- Australian daybill poster
- Directed by: Max Varnel
- Written by: Brian Clemens
- Produced by: Edward J. Danziger Harry Lee Danziger
- Starring: Jack Watling
- Cinematography: James Wilson
- Edited by: Maurice Rootes
- Music by: Leon Young Albert Elms Edwin Astley
- Production company: Danziger Productions Ltd
- Distributed by: Paramount British Pictures (UK)
- Release date: October 1958 (UK);
- Running time: 68 minutes
- Country: United Kingdom
- Language: English

= Links of Justice =

1958 British film by Max Varnel

Links of Justice is a 1958 British second feature ('B') film directed by Max Varnel and starring Jack Watling and Sarah Lawson. It was written by Brian Clemens and produced by The Danzigers.

==Plot==
Edgar Mills and his mistress Stella, a failed actress, plot to murder Edgar's wealthy wife Clare. But Edgar ends up dead, his throat cut. Clare becomes prime suspect and is put on trial at the Old Bailey, but is able to prove she acted in self-defence when a burglar who witnessed the crime comes forward.

==Cast==
- Jack Watling as Edgar Mills
- Sarah Lawson as Clare Mills
- Robert Raikes as Mr Averill QC, defence counsel
- Denis Shaw as Mr Heth QC, prosecuting counsel
- Kay Callard as Stella Mackie
- Geoffrey Hibbert as Edward Manning
- Totti Truman Taylor as Jemima Vance, theatrical costumier

==Critical reception==
The Monthly Film Bulletin wrote: "With its flashback technique and parade of character cameos from the witnesses this second feature maintains average interest through its use of deft, if obvious structural tricks which it would be unfair to disclose. But it then overplays its hand by bringing in a further improbable coincidence. Direction and performances are efficient, but unexceptional."
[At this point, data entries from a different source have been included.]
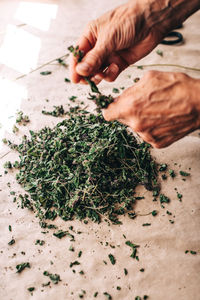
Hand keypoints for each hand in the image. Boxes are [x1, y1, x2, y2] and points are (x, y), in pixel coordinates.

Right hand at [70, 0, 198, 84]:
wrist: (152, 21)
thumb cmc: (129, 20)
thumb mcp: (109, 38)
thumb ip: (95, 57)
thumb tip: (80, 70)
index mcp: (91, 36)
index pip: (78, 54)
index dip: (75, 68)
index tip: (74, 80)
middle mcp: (98, 47)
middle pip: (86, 66)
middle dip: (87, 74)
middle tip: (89, 80)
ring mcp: (109, 56)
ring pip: (97, 72)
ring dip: (98, 76)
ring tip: (101, 74)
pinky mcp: (119, 64)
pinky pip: (110, 74)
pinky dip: (111, 74)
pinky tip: (115, 68)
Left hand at [103, 71, 199, 147]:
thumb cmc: (177, 87)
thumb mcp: (149, 78)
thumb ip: (130, 90)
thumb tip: (121, 98)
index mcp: (130, 107)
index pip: (107, 114)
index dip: (111, 109)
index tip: (116, 107)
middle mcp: (136, 124)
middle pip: (123, 120)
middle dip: (129, 112)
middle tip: (143, 104)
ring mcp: (147, 136)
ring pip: (136, 127)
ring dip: (142, 120)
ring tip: (158, 110)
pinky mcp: (157, 143)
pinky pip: (148, 135)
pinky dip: (153, 128)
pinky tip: (163, 119)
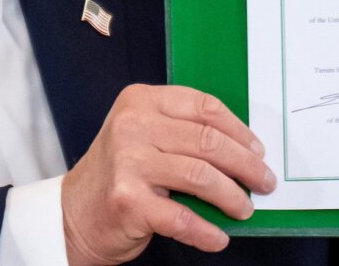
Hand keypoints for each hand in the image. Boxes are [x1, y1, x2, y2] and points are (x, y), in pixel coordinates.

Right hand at [60, 84, 275, 264]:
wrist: (75, 212)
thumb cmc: (120, 172)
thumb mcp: (144, 135)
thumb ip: (182, 132)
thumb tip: (244, 150)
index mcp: (140, 101)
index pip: (203, 107)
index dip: (238, 130)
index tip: (257, 149)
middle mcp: (132, 126)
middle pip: (208, 141)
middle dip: (245, 165)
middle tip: (263, 182)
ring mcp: (128, 162)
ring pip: (201, 176)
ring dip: (232, 197)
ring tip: (244, 208)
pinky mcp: (128, 201)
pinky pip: (182, 217)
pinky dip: (206, 231)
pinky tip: (218, 237)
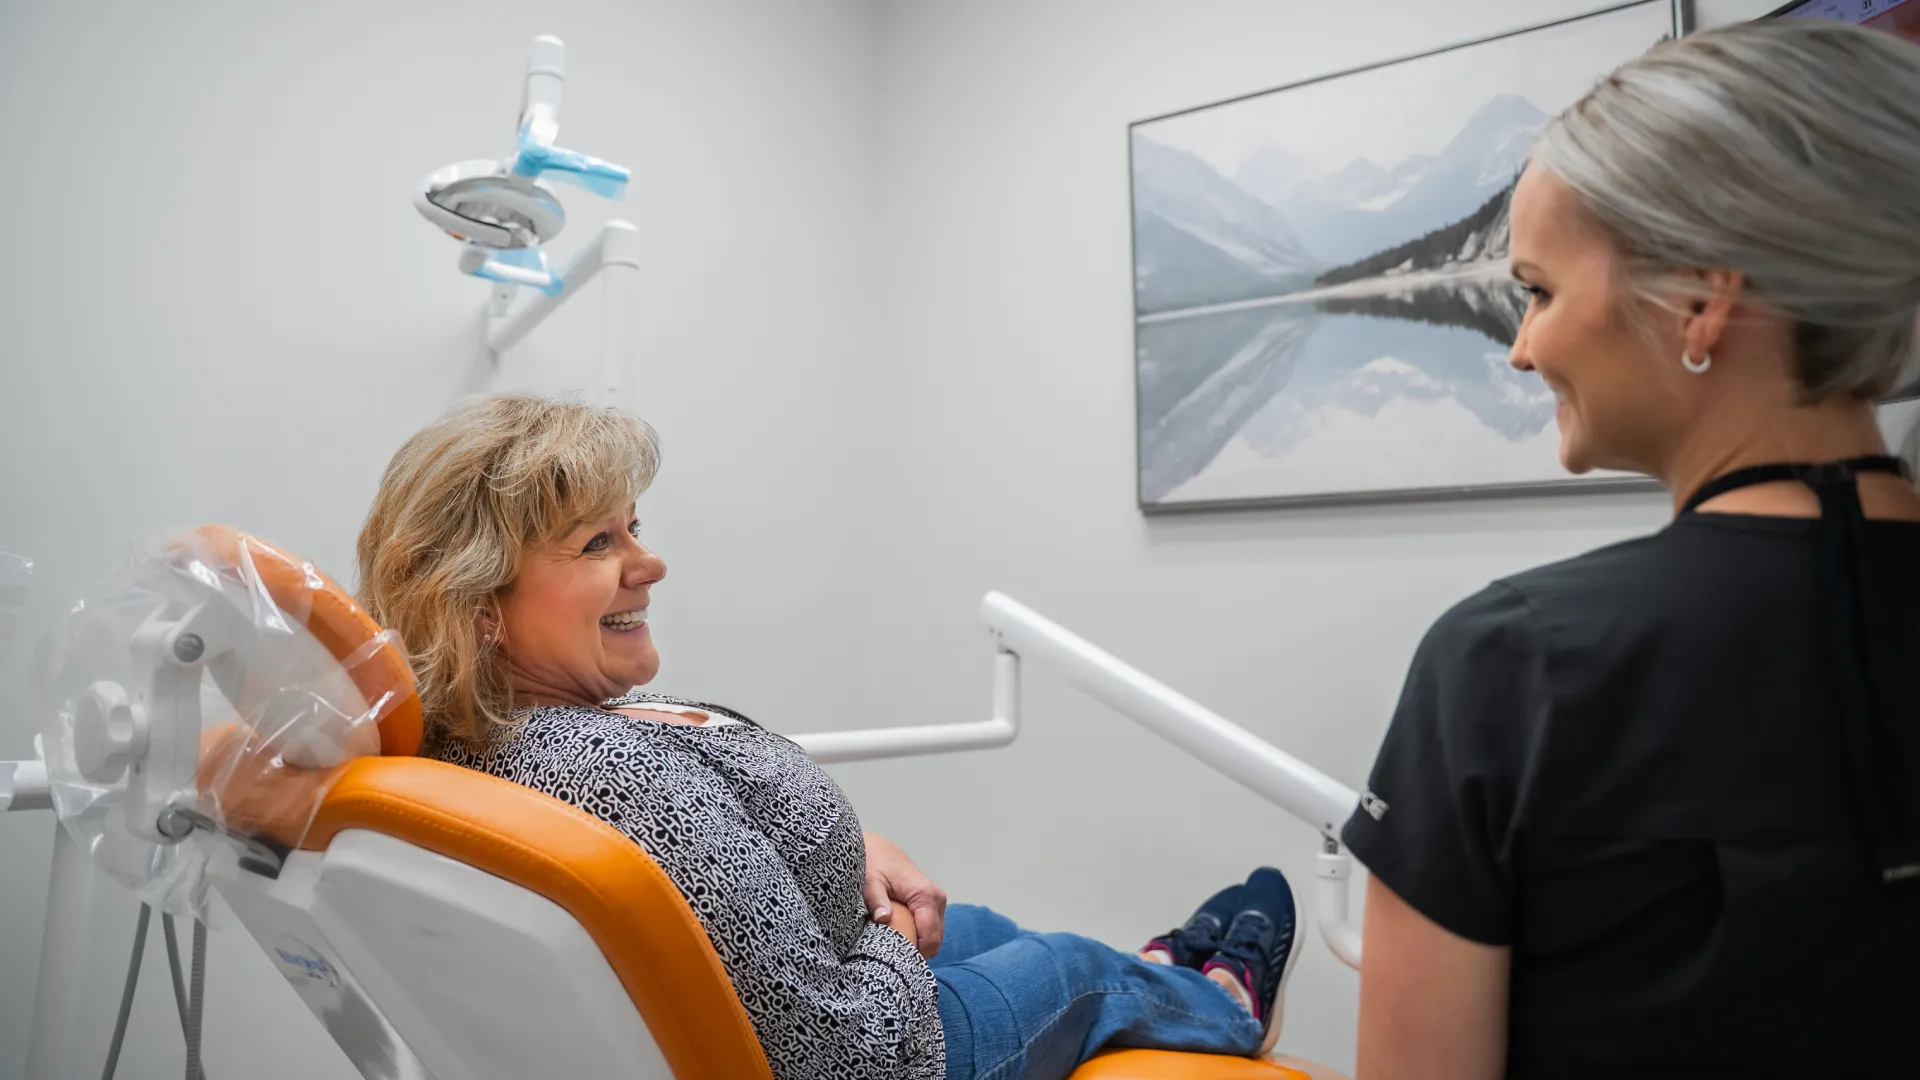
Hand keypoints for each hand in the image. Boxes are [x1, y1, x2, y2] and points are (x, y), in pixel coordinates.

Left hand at [862, 831, 946, 958]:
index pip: (930, 937)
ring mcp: (937, 901)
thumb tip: (884, 919)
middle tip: (891, 957)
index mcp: (926, 895)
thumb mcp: (869, 881)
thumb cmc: (872, 863)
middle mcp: (937, 898)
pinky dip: (917, 936)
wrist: (877, 848)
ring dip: (916, 945)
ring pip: (934, 937)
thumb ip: (877, 900)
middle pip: (935, 941)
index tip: (894, 961)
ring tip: (893, 947)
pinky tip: (898, 936)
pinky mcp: (932, 904)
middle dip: (916, 952)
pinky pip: (930, 929)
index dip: (914, 954)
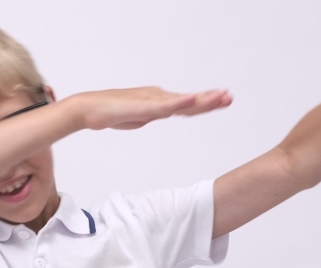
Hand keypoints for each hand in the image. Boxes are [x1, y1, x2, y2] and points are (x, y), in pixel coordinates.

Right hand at [73, 87, 232, 130]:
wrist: (91, 109)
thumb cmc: (112, 113)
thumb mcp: (139, 117)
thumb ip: (153, 115)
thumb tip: (163, 114)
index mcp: (159, 102)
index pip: (187, 104)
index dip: (206, 103)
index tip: (223, 101)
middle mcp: (159, 98)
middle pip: (189, 102)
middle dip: (210, 100)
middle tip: (229, 98)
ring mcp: (152, 100)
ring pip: (181, 102)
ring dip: (201, 100)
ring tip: (219, 97)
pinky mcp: (142, 105)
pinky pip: (164, 105)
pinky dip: (180, 102)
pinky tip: (192, 99)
Picturegoer wrote: "This well-reasoned thriller has Jack Watling as the perfect cad plotting to murder his perfect wife (Sarah Lawson) with the help of an imperfect floosie (Kay Callard). ... The story's told mostly in flashbacks and a bit too much courtroom procedure deflates the suspense. But the efficient acting – of Sarah Lawson, Jack Watling and the opposing barristers, Robert Raikes and Denis Shaw – plus a surprise ending make for serviceable entertainment."

In British Sound Films: The Studio Years 1928–1959 David Quinlan rated the film as "average", writing: "Thriller has some ingenuity; treatment is serviceable."

Allmovie wrote, "Chalk up another serviceable second-feature British melodrama for the production team of Edward and Harry Danzinger."